Kârlılığı, pazar payını, üretim tarafını da dikkate almanız lazım. Çok boyutlu bakmalısınız. İnsanlarla çok iyi iletişim kurabildiğimi düşünüyorum. Empati kurabilmek önemli. Bunun da bana çok şey kazandırdığını düşünüyorum. Bazen bir toplantı masasında çok inandığınız bir şeyi hararetle savunurken birinin beden diliyle geride kalması, inanılmaz tehlikeli bir şeyin habercisi olabiliyor.
Ben mesela o insanın mutlaka konuşmasını sağlarım. Niçin katılmıyor, herkes inanırken, o niye inanmıyor. Bunları duymak, her sesi duyabilmek önemli. Her karakteri kucaklayabilmek. Bu biraz kadın olmanın da getirdiği artı bir unsur. Her şeyi duymaya hazır olmak. Kadının daha pratik. Aynı zamanda hem evimizi yönetiyoruz, hem işi idare ediyoruz. Çocuğumuzu yönetiyoruz. Kadınsanız hep minimum kaynakla maksimum çıktıyı üretmeniz gerekiyor.
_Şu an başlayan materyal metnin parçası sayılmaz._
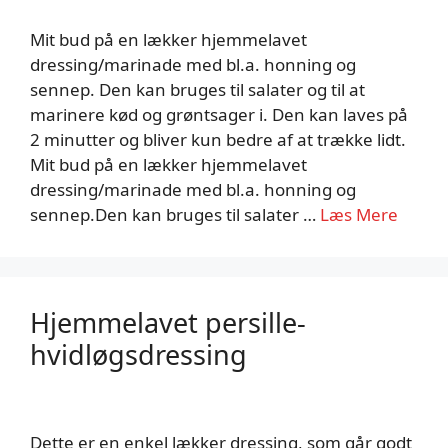
Mit bud på en lækker hjemmelavet
dressing/marinade med bl.a. honning og
sennep. Den kan bruges til salater og til at
marinere kød og grøntsager i. Den kan laves på
2 minutter og bliver kun bedre af at trække lidt.
Mit bud på en lækker hjemmelavet
dressing/marinade med bl.a. honning og
sennep.Den kan bruges til salater …
Læs Mere
Hjemmelavet persille-
hvidløgsdressing
Dette er en enkel lækker dressing, som går godt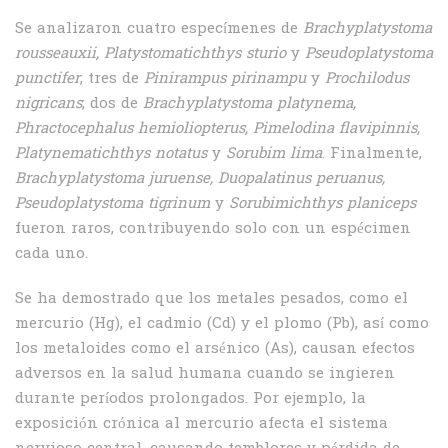
Se analizaron cuatro especímenes de
Brachyplatystoma
rousseauxii, Platystomatichthys sturio
y
Pseudoplatystoma
punctifer
; tres de
Pinirampus pirinampu
y
Prochilodus
nigricans
; dos de
Brachyplatystoma platynema,
Phractocephalus hemioliopterus, Pimelodina flavipinnis,
Platynematichthys notatus
y
Sorubim lima
. Finalmente,
Brachyplatystoma juruense, Duopalatinus peruanus,
Pseudoplatystoma tigrinum
y
Sorubimichthys planiceps
fueron raros, contribuyendo solo con un espécimen
cada uno.
Se ha demostrado que los metales pesados, como el
mercurio (Hg), el cadmio (Cd) y el plomo (Pb), así como
los metaloides como el arsénico (As), causan efectos
adversos en la salud humana cuando se ingieren
durante períodos prolongados. Por ejemplo, la
exposición crónica al mercurio afecta el sistema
Dört yöneticiden biri kadın
* Kadın çalışan oranınız nedir?
Kategori ürün direktörlerimizin hepsi kadın. 5 binin üzerinde çalışanı bulunan Ziylan grubunda kadın çalışan oranı yüzde 36. Tüm yöneticiler içindeki kadın yönetici oranı ise yüzde 22-25. Yılda 20 milyon çift ayakkabı satıyoruz. 2014’te mağaza sayısını 300’e çıkarmayı planlıyoruz. İstihdamımıza 600 kişi daha eklenebilir...
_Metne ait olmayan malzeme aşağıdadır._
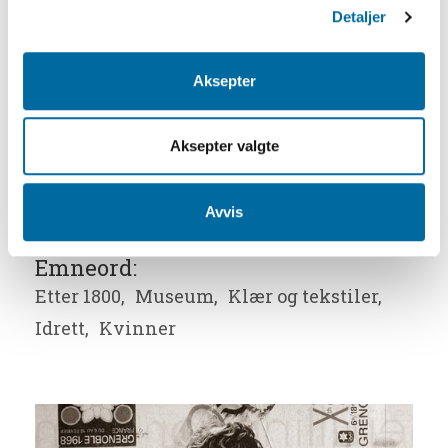
unge dame.
Detaljer
Utstillingen pakkes ubønnhørlig ned
igjen når OL i Nagano er slutt!
Aksepter
Referanser til KUBENs samlinger
Aksepter valgte
Gjenstand
:
AAM.25956
, kjole.
Avvis
Emneord:
Etter 1800,
Museum,
Klær og tekstiler,
Idrett,
Kvinner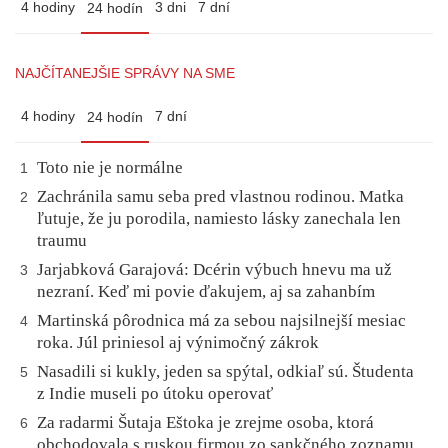
4 hodiny
3 dni
7 dní
24 hodín
NAJČÍTANEJŠIE SPRÁVY NA SME
4 hodiny
7 dní
24 hodín
Toto nie je normálne
1
Zachránila samu seba pred vlastnou rodinou. Matka
2
ľutuje, že ju porodila, namiesto lásky zanechala len
traumu
Jarjabková Garajová: Dcérin výbuch hnevu ma už
3
nezraní. Keď mi povie ďakujem, aj sa zahanbím
Martinská pôrodnica má za sebou najsilnejší mesiac
4
roka. Júl priniesol aj výnimočný zákrok
Nasadili si kukly, jeden sa spýtal, odkiaľ sú. Študenta
5
z Indie museli po útoku operovať
Za radarmi Šutaja Eštoka je zrejme osoba, ktorá
6
obchodovala s ruskou firmou zo sankčného zoznamu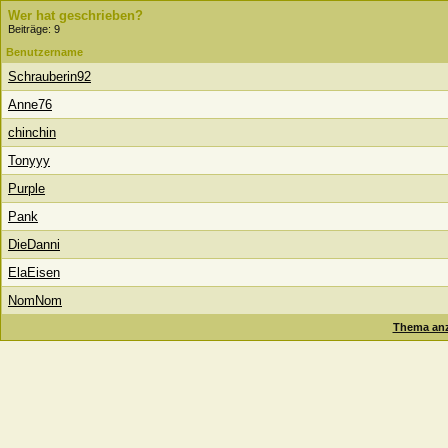
Wer hat geschrieben?
Beiträge: 9
Benutzername
Schrauberin92
Anne76
chinchin
Tonyyy
Purple
Pank
DieDanni
ElaEisen
NomNom
Thema anz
* İş hayatında kadın yönetici oranının artması için yapılması gereken uygulamalar sizce neler?
Evli kadınlar için eşin desteği çok önemli. Ben konuda çok şanslıydım, eşim hep yüreklendirdi, Şerif’le sınıf arkadaşıydık.
Kadınlar öyle formatlanmışlar ki; çok pratikler, empati kurabiliyorlar. İyi bir eğitimle bütün engellerin aşılabileceğine inanıyorum. Kadınlar yaptığı işin sorumluluğunu taşıyor. Yanlış buluyorsa söylüyor, bunun sorumluluğunu yöneticiye pas etmiyor hemen. İşi biraz fazla yaşıyor, biraz fazla içselleştiriyor. Bu bazen bir yönetici için antipatik de olabiliyor.
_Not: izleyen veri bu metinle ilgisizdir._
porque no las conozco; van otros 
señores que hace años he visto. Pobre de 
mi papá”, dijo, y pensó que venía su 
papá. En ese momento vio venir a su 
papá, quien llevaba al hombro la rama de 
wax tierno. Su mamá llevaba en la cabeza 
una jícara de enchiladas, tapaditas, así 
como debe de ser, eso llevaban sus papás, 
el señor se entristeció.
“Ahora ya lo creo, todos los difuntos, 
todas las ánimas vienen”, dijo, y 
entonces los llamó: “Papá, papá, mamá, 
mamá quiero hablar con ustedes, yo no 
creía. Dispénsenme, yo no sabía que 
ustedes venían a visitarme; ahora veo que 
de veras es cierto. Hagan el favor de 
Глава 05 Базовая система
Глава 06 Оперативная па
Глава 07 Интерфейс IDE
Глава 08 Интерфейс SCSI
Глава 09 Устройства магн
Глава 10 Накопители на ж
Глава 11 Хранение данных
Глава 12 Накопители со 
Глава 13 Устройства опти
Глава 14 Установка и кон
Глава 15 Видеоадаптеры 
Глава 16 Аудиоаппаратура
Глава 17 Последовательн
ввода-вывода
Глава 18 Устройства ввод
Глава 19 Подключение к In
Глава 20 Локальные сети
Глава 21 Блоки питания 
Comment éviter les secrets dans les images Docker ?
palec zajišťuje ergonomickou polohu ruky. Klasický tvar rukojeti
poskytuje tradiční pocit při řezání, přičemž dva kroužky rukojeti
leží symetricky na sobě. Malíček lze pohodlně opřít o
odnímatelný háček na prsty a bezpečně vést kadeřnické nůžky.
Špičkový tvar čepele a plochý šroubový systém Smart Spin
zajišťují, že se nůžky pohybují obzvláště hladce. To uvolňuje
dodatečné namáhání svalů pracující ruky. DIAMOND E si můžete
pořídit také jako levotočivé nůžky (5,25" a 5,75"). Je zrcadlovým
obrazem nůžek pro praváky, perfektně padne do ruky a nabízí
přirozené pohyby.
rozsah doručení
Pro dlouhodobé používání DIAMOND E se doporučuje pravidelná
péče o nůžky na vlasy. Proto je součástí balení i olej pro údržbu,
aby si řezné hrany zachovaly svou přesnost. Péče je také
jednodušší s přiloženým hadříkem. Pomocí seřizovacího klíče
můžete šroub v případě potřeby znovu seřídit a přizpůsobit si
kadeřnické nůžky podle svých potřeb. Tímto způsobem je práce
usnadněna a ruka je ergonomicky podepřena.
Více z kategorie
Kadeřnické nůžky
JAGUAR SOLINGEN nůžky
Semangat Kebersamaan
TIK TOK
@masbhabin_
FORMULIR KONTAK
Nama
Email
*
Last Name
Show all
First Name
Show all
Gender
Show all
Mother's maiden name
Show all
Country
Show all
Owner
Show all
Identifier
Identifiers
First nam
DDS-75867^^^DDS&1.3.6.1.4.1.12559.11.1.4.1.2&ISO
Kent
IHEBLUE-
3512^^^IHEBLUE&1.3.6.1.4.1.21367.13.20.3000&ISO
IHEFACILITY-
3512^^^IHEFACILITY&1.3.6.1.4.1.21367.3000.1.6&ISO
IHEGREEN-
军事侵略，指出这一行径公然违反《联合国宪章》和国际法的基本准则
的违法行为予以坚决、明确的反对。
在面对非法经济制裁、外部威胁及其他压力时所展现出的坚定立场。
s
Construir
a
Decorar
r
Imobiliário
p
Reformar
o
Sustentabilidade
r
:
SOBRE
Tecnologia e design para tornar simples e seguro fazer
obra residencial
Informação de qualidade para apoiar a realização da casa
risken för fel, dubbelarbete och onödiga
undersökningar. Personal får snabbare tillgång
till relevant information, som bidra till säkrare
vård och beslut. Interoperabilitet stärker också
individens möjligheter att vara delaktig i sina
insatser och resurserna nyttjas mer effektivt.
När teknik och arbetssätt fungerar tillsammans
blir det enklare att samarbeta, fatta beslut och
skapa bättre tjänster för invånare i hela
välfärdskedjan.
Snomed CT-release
Yani kötü şeyleri duymaya hazır değilse bu rahatsızlık verici gibi algılanabiliyor. Ancak kadının bu kadar sofistike bakması, öngörülerinin bu kadar yüksek olması her zaman hayat kurtarıyor. Güçlü sezileriyle tehlikeyi çok daha hızlı algılayabiliyor.
Bunun iletişimini yaparken kullandığı dili iyi seçemezse, yöneticileri tarafından bu farklı okunabiliyor. Açıklık, dik durmak, tutkulu olma ama iletişimi doğru kurmak çok önemli. Bu nedenle belki kadın istihdamını artırıcı çabaları sadece işyeriyle sınırlı tutmamak, eğitim sisteminden, müfredattan başlamak gerekiyor.